I wish my 13-year-old self could have read this guide to sex

If I remember my sex education correctly, sex is when a sperm faceplants an egg, and nine months later, a baby turns up. After this revel­ation, my 13-year-old classmates and I were shown a video of a birth, and then a woman none of us had ever seen before turned up to tell us how to insert a tampon. Just in case there were any outstanding questions, my parents sent me off with a copy of Usborne Facts of Life.

I was hoping things would have improved in the intervening 27 years, but, alas, as Sophia Smith ­Galer’s Losing It reveals, there is still a long way to go if we want young people to be not only sexually literate, but “sexually competent”. We are sending young people out into the world ill-equipped to navigate the maelstrom of hormones, online dating, pornography and misinformation they will encounter. What’s more, according to current studies, nearly 40 per cent of young women and 26 per cent of young men feel their first sexual experience didn’t happen “at the right time”.

To be sure, what is on offer today is considerably better than the frankly baffling information I received. Young people now learn about contraception and STIs, as well as pregnancy and how to avoid it – the “bugs and babies” approach, as Smith Galer calls it. By the time they leave secondary school, they are also meant to have been taught about sex online and in the media, sex and the law, how to “stay safe” and “respectful relationships”.

Oh, what I wouldn’t have given for just some of that information when Beverly McKenna managed to convince us Year Nines that you could get pregnant from sitting on a lavatory seat. But, as Smith Galer points out, none of this really prepares anyone for having sex. Teenagers might know how to roll a condom down a banana, but they have no idea “what it means to be in control and happy the first time we have sex”. Smith Galer argues that a sex education that is heavy on fact and light on feelings has done little to counter the truly damaging sexual scripts that continue to mess us all up – seven of which she locks horns with in her new book.

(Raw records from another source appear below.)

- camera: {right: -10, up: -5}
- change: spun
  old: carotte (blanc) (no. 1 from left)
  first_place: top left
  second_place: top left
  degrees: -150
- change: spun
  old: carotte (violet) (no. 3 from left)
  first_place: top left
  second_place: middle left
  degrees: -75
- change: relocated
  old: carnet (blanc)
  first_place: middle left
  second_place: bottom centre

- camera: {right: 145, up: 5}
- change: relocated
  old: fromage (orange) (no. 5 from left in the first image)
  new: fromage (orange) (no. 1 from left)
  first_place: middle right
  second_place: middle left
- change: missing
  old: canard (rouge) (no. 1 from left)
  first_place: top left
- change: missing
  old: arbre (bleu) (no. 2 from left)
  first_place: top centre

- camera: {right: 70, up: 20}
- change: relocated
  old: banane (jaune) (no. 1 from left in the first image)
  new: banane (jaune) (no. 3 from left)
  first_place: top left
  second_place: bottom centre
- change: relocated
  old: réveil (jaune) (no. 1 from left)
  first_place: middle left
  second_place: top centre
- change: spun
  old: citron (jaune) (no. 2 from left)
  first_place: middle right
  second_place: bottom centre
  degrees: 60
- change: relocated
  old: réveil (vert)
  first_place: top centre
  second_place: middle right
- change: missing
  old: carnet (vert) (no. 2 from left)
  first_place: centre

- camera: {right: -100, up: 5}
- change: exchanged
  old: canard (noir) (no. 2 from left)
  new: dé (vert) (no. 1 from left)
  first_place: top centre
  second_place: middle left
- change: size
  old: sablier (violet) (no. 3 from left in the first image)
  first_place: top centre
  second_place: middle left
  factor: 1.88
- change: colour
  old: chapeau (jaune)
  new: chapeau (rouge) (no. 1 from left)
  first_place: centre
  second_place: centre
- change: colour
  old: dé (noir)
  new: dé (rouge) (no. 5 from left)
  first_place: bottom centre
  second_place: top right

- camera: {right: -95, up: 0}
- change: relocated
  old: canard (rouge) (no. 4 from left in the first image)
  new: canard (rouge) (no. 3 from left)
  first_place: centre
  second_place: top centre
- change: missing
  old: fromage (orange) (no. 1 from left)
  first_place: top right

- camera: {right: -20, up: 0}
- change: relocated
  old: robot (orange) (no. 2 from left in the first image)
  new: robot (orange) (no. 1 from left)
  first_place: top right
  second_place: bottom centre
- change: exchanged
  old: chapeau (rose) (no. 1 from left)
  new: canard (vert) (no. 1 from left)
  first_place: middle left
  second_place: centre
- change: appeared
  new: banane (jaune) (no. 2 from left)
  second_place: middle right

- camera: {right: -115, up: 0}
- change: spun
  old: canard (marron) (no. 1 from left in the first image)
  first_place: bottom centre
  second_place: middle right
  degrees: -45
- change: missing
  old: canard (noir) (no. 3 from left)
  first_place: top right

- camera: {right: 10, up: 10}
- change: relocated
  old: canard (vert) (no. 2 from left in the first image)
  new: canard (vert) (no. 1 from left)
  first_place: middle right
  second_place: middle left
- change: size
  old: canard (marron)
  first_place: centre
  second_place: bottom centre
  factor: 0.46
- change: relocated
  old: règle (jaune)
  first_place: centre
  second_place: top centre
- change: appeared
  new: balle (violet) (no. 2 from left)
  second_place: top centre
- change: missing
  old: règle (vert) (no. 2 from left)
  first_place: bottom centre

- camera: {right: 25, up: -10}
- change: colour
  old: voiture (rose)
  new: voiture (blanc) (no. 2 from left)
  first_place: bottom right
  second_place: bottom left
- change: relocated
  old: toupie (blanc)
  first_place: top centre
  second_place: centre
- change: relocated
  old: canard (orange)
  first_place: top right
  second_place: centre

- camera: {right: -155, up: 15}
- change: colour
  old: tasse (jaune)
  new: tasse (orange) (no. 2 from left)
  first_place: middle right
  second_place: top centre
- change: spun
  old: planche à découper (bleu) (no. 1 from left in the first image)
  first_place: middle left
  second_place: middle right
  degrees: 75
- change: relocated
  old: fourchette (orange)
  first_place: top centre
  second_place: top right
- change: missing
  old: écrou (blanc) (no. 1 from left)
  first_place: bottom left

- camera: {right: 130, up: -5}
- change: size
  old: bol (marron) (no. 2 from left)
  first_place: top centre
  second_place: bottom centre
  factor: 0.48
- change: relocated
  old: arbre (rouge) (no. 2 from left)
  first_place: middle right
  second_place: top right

First up is “The Virginity Myth”, the belief that virginity is something quantifiable – and therefore valuable. This nonsense has been in cultural currency for thousands of years, giving rise to bogus “virginity tests”, purity pledges and the concept of a “bride price”. Reading through the anxiety-ridden testimonies collated by Smith Galer, it is clear that young women are still desperate to preserve their virginity, while young men are desperate to get rid of it; both equally tangled up in misplaced notions of shame.